TASK REQUIREMENTS:
In full and without alteration, copy the listing.

RECORDS:
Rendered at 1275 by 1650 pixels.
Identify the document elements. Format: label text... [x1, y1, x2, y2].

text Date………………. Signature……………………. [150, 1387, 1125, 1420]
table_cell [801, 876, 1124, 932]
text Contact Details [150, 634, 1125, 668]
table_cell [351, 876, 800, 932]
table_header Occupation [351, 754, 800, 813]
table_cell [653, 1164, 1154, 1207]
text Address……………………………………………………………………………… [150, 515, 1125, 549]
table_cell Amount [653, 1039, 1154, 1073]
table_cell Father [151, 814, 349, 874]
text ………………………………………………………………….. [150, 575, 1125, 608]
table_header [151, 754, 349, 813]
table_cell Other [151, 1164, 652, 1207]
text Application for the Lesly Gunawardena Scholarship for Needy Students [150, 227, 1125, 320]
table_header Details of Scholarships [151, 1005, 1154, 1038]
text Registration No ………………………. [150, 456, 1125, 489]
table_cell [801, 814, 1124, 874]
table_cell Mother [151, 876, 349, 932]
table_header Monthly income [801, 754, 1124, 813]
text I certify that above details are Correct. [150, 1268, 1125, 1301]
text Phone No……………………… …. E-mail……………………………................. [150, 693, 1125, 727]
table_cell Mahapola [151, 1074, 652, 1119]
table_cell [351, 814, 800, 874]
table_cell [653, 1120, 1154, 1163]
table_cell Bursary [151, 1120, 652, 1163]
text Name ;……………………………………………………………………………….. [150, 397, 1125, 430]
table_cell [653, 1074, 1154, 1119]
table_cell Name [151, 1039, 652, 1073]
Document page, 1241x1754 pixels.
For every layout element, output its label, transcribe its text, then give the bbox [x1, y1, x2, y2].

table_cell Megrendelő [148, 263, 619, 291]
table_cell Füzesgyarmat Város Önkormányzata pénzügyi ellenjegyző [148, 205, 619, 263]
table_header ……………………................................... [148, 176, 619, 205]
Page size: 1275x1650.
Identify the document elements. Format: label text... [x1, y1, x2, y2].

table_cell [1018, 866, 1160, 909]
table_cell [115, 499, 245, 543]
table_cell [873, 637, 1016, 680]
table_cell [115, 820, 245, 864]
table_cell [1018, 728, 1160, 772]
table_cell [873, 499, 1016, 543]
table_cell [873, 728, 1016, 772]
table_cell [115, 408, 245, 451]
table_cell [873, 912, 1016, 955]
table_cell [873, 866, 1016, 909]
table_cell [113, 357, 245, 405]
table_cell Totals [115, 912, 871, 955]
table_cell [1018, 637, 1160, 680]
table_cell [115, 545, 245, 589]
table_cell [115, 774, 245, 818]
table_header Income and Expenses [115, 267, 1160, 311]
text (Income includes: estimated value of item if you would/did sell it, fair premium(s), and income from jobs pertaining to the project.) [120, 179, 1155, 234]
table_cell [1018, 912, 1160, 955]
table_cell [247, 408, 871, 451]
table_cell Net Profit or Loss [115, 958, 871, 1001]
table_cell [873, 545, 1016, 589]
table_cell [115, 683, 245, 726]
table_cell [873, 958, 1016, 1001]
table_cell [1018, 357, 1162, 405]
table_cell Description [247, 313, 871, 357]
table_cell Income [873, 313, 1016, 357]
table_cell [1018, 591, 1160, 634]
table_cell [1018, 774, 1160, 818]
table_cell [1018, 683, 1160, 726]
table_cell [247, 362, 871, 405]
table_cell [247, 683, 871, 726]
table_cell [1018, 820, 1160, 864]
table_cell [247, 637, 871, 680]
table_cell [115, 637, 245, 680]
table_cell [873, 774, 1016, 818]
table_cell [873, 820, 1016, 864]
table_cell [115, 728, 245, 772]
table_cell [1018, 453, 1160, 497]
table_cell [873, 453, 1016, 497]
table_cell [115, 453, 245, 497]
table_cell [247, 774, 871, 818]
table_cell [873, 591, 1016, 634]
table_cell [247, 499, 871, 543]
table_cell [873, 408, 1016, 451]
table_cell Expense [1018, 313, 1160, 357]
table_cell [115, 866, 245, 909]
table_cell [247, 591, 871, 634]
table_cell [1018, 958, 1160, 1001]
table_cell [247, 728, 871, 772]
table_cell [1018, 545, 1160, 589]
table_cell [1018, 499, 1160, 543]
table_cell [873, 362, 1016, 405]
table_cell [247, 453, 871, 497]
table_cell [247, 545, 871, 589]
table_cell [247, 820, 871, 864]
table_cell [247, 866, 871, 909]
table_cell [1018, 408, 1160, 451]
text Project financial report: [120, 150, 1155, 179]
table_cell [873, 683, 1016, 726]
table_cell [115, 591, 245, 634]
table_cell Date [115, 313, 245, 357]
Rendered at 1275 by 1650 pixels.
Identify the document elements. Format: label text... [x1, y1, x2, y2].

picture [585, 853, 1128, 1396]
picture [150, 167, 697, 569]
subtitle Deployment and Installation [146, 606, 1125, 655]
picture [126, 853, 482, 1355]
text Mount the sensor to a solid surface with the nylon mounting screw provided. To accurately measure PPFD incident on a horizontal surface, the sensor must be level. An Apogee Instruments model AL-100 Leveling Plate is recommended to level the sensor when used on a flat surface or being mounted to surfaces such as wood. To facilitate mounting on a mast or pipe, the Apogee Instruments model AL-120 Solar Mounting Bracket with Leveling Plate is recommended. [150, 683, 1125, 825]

TASK OUTPUT:
Rendered at 1275 by 1650 pixels.
Identify the document elements. Format: label text... [x1, y1, x2, y2].

text Date………………. Signature……………………. [150, 1387, 1125, 1420]
table_cell [801, 876, 1124, 932]
text Contact Details [150, 634, 1125, 668]
table_cell [351, 876, 800, 932]
table_header Occupation [351, 754, 800, 813]
table_cell [653, 1164, 1154, 1207]
text Address……………………………………………………………………………… [150, 515, 1125, 549]
table_cell Amount [653, 1039, 1154, 1073]
table_cell Father [151, 814, 349, 874]
text ………………………………………………………………….. [150, 575, 1125, 608]
table_header [151, 754, 349, 813]
table_cell Other [151, 1164, 652, 1207]
text Application for the Lesly Gunawardena Scholarship for Needy Students [150, 227, 1125, 320]
table_header Details of Scholarships [151, 1005, 1154, 1038]
text Registration No ………………………. [150, 456, 1125, 489]
table_cell [801, 814, 1124, 874]
table_cell Mother [151, 876, 349, 932]
table_header Monthly income [801, 754, 1124, 813]
text I certify that above details are Correct. [150, 1268, 1125, 1301]
text Phone No……………………… …. E-mail……………………………................. [150, 693, 1125, 727]
table_cell Mahapola [151, 1074, 652, 1119]
table_cell [351, 814, 800, 874]
table_cell [653, 1120, 1154, 1163]
table_cell Bursary [151, 1120, 652, 1163]
text Name ;……………………………………………………………………………….. [150, 397, 1125, 430]
table_cell [653, 1074, 1154, 1119]
table_cell Name [151, 1039, 652, 1073]
Document page, 1241x1754 pixels.
For every layout element, output its label, transcribe its text, then give the bbox [x1, y1, x2, y2].

table_cell Megrendelő [148, 263, 619, 291]
table_cell Füzesgyarmat Város Önkormányzata pénzügyi ellenjegyző [148, 205, 619, 263]
table_header ……………………................................... [148, 176, 619, 205]
Page size: 1275x1650.
Identify the document elements. Format: label text... [x1, y1, x2, y2].

table_cell [1018, 866, 1160, 909]
table_cell [115, 499, 245, 543]
table_cell [873, 637, 1016, 680]
table_cell [115, 820, 245, 864]
table_cell [1018, 728, 1160, 772]
table_cell [873, 499, 1016, 543]
table_cell [873, 728, 1016, 772]
table_cell [115, 408, 245, 451]
table_cell [873, 912, 1016, 955]
table_cell [873, 866, 1016, 909]
table_cell [113, 357, 245, 405]
table_cell Totals [115, 912, 871, 955]
table_cell [1018, 637, 1160, 680]
table_cell [115, 545, 245, 589]
table_cell [115, 774, 245, 818]
table_header Income and Expenses [115, 267, 1160, 311]
text (Income includes: estimated value of item if you would/did sell it, fair premium(s), and income from jobs pertaining to the project.) [120, 179, 1155, 234]
table_cell [1018, 912, 1160, 955]
table_cell [247, 408, 871, 451]
table_cell Net Profit or Loss [115, 958, 871, 1001]
table_cell [873, 545, 1016, 589]
table_cell [115, 683, 245, 726]
table_cell [873, 958, 1016, 1001]
table_cell [1018, 357, 1162, 405]
table_cell Description [247, 313, 871, 357]
table_cell Income [873, 313, 1016, 357]
table_cell [1018, 591, 1160, 634]
table_cell [1018, 774, 1160, 818]
table_cell [1018, 683, 1160, 726]
table_cell [247, 362, 871, 405]
table_cell [247, 683, 871, 726]
table_cell [1018, 820, 1160, 864]
table_cell [247, 637, 871, 680]
table_cell [115, 637, 245, 680]
table_cell [873, 774, 1016, 818]
table_cell [873, 820, 1016, 864]
table_cell [115, 728, 245, 772]
table_cell [1018, 453, 1160, 497]
table_cell [873, 453, 1016, 497]
table_cell [115, 453, 245, 497]
table_cell [247, 774, 871, 818]
table_cell [873, 591, 1016, 634]
table_cell [247, 499, 871, 543]
table_cell [873, 408, 1016, 451]
table_cell Expense [1018, 313, 1160, 357]
table_cell [115, 866, 245, 909]
table_cell [247, 591, 871, 634]
table_cell [1018, 958, 1160, 1001]
table_cell [247, 728, 871, 772]
table_cell [1018, 545, 1160, 589]
table_cell [1018, 499, 1160, 543]
table_cell [873, 362, 1016, 405]
table_cell [247, 453, 871, 497]
table_cell [247, 545, 871, 589]
table_cell [247, 820, 871, 864]
table_cell [247, 866, 871, 909]
table_cell [1018, 408, 1160, 451]
text Project financial report: [120, 150, 1155, 179]
table_cell [873, 683, 1016, 726]
table_cell [115, 591, 245, 634]
table_cell Date [115, 313, 245, 357]
Rendered at 1275 by 1650 pixels.
Identify the document elements. Format: label text... [x1, y1, x2, y2].

picture [585, 853, 1128, 1396]
picture [150, 167, 697, 569]
subtitle Deployment and Installation [146, 606, 1125, 655]
picture [126, 853, 482, 1355]
text Mount the sensor to a solid surface with the nylon mounting screw provided. To accurately measure PPFD incident on a horizontal surface, the sensor must be level. An Apogee Instruments model AL-100 Leveling Plate is recommended to level the sensor when used on a flat surface or being mounted to surfaces such as wood. To facilitate mounting on a mast or pipe, the Apogee Instruments model AL-120 Solar Mounting Bracket with Leveling Plate is recommended. [150, 683, 1125, 825]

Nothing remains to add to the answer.